WORK TO COMPLETE:
**A.** In the passage on political orientation and municipal transparency, rewrite the part from "Previous evidence indicates" up to and including "Brazilian municipalities negatively.", switching "Hypothesis 10" to "H10".
**B.** According to the passage on political orientation and municipal transparency, what do left-wing parties favor?
**C.** Continue the passage on political orientation and municipal transparency from its last sentence.

[START SELECTED TEXT]

Strong opposition requires responsible management; otherwise, it will send signals citizens of any divergences in their electoral program (Alcaide Muñoz et al., 2016; Giroux, 1989; Serrano-Cinca et al., 2009). Therefore, the higher the political competition, the more incentive the manager has to fulfill his or her pre-election promises (Alcaide Muñoz et al., 2016; Baber, 1983; Caba Pérez, Rodríguez Bolívar, & López Hernández, 2008; Gandía & Archidona, 2008).

Although there are studies that have not proven the significant relationship (Caba Pérez et al., 2008; García-Sánchez, Frías-Aceituno, & Rodríguez-Domínguez, 2013; Laswad et al., 2005; Serrano-Cinca et al., 2009; Smith, 2004), or even contrary to transparency (Cheng, 1992; Esteller-Moré & Otero, 2012; Ríos et al., 2013), most of the literature is directed to positive association (Alcaide Muñoz et al., 2016; Caba Perez et al., 2014; Cárcaba García & García García, 2010; Gallego-Álvarez et al., 2010; Gandía & Archidona, 2008; Ingram, 1984; Rodríguez Bolívar et al., 2013). This diversity of outcome is justified by the institutional and economic differences of each government (Puron-Cid & Bolívar, 2018). Thus, Hypothesis 9 is created:

H9: Political competition influences positively on the public transparency of Brazilian municipalities.

Discussions on the left or right wings of the political spectrum are also present on the theme of transparency. Left-wing parties favor increased public spending, while right-wing parties aim for budget cuts. However, the direction of influence depends on the nature of the information of the local government at stake and the ruling party at that time (Piotrowski & Van Ryzin, 2007).

Previous evidence indicates that leftmost parties have a higher level of transparency (Caamaño-Alegre, Lago-Peñas, Reyes-Santias, & Santiago-Boubeta, 2013; Sol, 2013), and, on the other hand, rightmost parties demonstrate a lower level of transparency (García-Sánchez et al., 2013; Guillamón, Bastida, & Benito, 2011; Ríos et al., 2013). Thus, Hypothesis 10 is created:

H10a: Rightmost political orientation influences the public transparency of Brazilian municipalities negatively.

H10b: Leftmost political orientation influences the public transparency of Brazilian municipalities positively.

Party coalition between governments is associated with political stability. This stability may lead to the advancement of government-related activities, which only makes it possible to occur if the government proves transparent; otherwise, it would not be able to advance its public policies (Gallego-Álvarez et al., 2010). This coincidence of political orientation between different levels of government may portray a political dimension that encourages (Puron-Cid & Bolívar, 2018).

[END SELECTED TEXT]
[START DATASET EXTRACT]

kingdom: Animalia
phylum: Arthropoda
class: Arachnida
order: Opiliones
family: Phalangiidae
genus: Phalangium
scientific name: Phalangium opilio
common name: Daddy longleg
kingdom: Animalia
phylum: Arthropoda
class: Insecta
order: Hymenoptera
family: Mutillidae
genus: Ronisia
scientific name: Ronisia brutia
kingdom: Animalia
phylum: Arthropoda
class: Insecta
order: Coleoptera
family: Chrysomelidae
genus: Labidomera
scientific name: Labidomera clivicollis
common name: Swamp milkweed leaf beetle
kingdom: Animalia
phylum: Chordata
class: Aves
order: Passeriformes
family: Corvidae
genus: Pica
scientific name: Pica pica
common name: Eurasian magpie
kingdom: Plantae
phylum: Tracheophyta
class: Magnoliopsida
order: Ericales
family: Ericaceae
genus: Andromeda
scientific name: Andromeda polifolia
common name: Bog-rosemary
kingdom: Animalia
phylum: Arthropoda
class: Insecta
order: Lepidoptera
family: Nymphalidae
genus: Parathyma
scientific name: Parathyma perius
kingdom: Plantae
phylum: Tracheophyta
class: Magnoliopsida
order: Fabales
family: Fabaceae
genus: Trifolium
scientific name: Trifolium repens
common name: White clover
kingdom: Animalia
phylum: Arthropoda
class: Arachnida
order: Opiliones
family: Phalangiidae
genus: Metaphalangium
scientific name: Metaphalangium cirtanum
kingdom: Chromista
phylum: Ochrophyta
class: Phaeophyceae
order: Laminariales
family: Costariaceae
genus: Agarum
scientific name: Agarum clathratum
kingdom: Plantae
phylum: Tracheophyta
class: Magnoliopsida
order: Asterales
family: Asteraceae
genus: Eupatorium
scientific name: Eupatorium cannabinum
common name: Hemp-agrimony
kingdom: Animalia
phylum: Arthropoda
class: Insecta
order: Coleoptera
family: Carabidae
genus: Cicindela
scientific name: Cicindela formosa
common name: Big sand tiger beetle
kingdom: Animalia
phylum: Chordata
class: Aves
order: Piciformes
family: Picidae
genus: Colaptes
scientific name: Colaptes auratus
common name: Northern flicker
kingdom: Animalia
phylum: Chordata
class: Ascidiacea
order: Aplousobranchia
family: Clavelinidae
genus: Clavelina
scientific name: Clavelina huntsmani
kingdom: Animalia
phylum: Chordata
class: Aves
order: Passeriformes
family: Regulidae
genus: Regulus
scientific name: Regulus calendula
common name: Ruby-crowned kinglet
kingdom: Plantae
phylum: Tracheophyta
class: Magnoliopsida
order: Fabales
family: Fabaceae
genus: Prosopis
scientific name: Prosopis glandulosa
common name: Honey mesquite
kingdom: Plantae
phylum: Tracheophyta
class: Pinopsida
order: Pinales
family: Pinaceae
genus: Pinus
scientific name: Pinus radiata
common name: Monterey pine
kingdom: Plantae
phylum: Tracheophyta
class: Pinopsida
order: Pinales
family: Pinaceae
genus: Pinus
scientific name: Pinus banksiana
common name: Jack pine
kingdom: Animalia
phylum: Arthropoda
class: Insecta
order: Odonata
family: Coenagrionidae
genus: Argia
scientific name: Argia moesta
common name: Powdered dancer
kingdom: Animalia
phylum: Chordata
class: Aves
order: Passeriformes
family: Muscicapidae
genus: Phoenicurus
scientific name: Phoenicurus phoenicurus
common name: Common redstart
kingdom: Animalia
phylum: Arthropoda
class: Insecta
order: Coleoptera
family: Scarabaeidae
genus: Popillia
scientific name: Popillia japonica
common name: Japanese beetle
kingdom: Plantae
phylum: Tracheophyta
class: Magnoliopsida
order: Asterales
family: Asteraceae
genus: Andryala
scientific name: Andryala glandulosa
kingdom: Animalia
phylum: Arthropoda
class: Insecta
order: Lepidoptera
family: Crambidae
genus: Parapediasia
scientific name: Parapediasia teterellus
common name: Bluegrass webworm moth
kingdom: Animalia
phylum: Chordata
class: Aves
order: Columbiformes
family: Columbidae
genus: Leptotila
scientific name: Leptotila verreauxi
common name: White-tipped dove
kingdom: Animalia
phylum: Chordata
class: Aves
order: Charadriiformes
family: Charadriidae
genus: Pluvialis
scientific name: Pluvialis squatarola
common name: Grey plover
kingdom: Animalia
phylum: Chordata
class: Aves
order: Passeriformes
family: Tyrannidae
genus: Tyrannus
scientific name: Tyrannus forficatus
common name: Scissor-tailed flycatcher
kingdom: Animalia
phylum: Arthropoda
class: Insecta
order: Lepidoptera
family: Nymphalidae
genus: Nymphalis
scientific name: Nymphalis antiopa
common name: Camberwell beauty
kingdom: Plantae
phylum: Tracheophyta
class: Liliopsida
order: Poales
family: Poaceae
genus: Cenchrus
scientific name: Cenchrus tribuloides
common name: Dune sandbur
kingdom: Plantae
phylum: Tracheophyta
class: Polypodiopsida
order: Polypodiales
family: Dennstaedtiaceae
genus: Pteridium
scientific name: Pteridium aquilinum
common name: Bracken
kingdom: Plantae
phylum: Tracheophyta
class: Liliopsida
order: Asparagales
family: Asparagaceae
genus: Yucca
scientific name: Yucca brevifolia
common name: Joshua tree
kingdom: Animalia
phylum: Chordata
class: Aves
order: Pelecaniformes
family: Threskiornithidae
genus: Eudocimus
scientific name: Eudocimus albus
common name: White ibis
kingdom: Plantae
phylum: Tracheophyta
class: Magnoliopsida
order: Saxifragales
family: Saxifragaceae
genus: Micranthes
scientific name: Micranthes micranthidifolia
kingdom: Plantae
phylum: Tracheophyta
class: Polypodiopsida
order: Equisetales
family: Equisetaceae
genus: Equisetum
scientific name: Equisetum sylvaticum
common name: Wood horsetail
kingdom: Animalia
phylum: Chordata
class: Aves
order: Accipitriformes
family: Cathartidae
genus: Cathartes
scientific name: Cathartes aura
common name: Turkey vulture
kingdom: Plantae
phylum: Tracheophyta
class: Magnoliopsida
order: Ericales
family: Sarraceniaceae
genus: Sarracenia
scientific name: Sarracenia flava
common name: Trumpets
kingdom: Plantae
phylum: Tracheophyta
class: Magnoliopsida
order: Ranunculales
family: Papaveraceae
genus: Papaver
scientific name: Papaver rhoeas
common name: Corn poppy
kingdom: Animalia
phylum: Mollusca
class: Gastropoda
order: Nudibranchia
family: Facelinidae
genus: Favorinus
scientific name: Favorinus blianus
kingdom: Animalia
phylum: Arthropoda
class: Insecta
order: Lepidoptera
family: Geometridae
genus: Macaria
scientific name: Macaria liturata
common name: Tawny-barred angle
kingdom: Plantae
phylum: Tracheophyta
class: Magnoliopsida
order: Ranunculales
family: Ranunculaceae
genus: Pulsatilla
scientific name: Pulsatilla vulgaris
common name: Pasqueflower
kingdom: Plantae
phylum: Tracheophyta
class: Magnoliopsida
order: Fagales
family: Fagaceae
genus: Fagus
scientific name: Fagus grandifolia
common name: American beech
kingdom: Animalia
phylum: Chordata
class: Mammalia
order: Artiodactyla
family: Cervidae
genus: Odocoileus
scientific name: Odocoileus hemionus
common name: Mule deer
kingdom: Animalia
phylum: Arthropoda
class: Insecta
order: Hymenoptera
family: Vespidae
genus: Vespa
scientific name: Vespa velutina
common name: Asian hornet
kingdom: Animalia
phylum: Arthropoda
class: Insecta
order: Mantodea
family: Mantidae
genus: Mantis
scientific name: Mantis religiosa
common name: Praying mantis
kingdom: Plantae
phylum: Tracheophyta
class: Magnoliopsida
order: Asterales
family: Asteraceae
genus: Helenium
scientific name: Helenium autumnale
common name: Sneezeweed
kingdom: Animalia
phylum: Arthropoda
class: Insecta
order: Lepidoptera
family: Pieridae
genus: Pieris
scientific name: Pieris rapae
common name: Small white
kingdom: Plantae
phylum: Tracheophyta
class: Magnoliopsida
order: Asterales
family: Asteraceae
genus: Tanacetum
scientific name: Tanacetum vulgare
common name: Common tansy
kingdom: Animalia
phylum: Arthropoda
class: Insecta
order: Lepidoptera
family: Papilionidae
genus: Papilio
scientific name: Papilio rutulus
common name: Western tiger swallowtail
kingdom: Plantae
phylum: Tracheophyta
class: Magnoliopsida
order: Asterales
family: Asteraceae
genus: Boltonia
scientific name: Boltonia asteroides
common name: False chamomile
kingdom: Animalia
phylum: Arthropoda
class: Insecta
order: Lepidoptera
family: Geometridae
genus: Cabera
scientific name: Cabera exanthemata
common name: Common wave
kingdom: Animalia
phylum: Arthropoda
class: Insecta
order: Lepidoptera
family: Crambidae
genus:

[END DATASET EXTRACT]

ANSWERS TO EACH TASK:
**A.**
Previous evidence indicates that leftmost parties have a higher level of transparency (Caamaño-Alegre, Lago-Peñas, Reyes-Santias, & Santiago-Boubeta, 2013; Sol, 2013), and, on the other hand, rightmost parties demonstrate a lower level of transparency (García-Sánchez et al., 2013; Guillamón, Bastida, & Benito, 2011; Ríos et al., 2013). Thus, H10 is created:

H10a: Rightmost political orientation influences the public transparency of Brazilian municipalities negatively.

**B.** Increased public spending.

**C.**
However, although the empirical evidence is inconclusive (Gallego-Álvarez et al., 2010; Puron-Cid & Bolívar, 2018; Serrano-Cinca et al., 2009), another study showed a significant but negative association (Caamaño-Alegre et al., 2013). Thus, Hypothesis 11 is created:

H11: The party coalition has a negative and significant influence on the public transparency of Brazilian municipalities.

The last variable represents the electoral mandate. Given the assumption that managers behave opportunistically, those in their first term are expected to have more incentive to behave in this manner compared to those in their second term (Rogoff, 1990).

Managers who provide higher returns in the first term are more likely to be reelected (Besley & Case, 1995). Previous evidence confirms that when governors are candidates for reelection, economic activity is higher, and taxes are lower (Alt, Mesquita, & Rose, 2011). Given this behavior, politicians are expected to be encouraged to disclose information on their sound management practices in the first term for reelection for the next term. Thus, Hypothesis 12 is created:

H12: The electoral term of office has a positive and significant influence on the public transparency of Brazilian municipalities.

3. METHODOLOGY

3.1 Research Sample

This study investigated Brazilian local governments, since they are closer to society and, therefore, the behavior of the manager may be related to the control performed by society (Sol, 2013); the total number of Brazilian municipalities is 5,570.

For the sample selection of this research, some municipalities were excluded because they did not present data in one or more of the variables used in this study, and, in other cases, the data generated by the municipality presented inconsistencies. In the end, there were 3,550 municipalities.

3.2 Definition of variables

Transparency-related variables were obtained from the Ranking Nacional de Transparência (National Transparency Ranking) conducted by the Federal Prosecution Office (MPF, N/A). This transparency index is based on compliance by municipalities with Active Transparency requirements (20 items evaluated; Cronbach’s alpha = 0.93), Passive Transparency (10 items evaluated; Cronbach’s alpha = 0.89), and Good Transparency Practices (2 items evaluated; Cronbach’s alpha = 0.57). Cronbach’s alpha shows that, except for Good Transparency Practices, as it has only two items evaluated, all the others showed high internal reliability in the referred items, so that the index evaluated reflects the transparency of each item.

Each item has a different relevance for the total composition of the municipality’s transparency index, so it considers the impact of that item concerning transparency as a whole.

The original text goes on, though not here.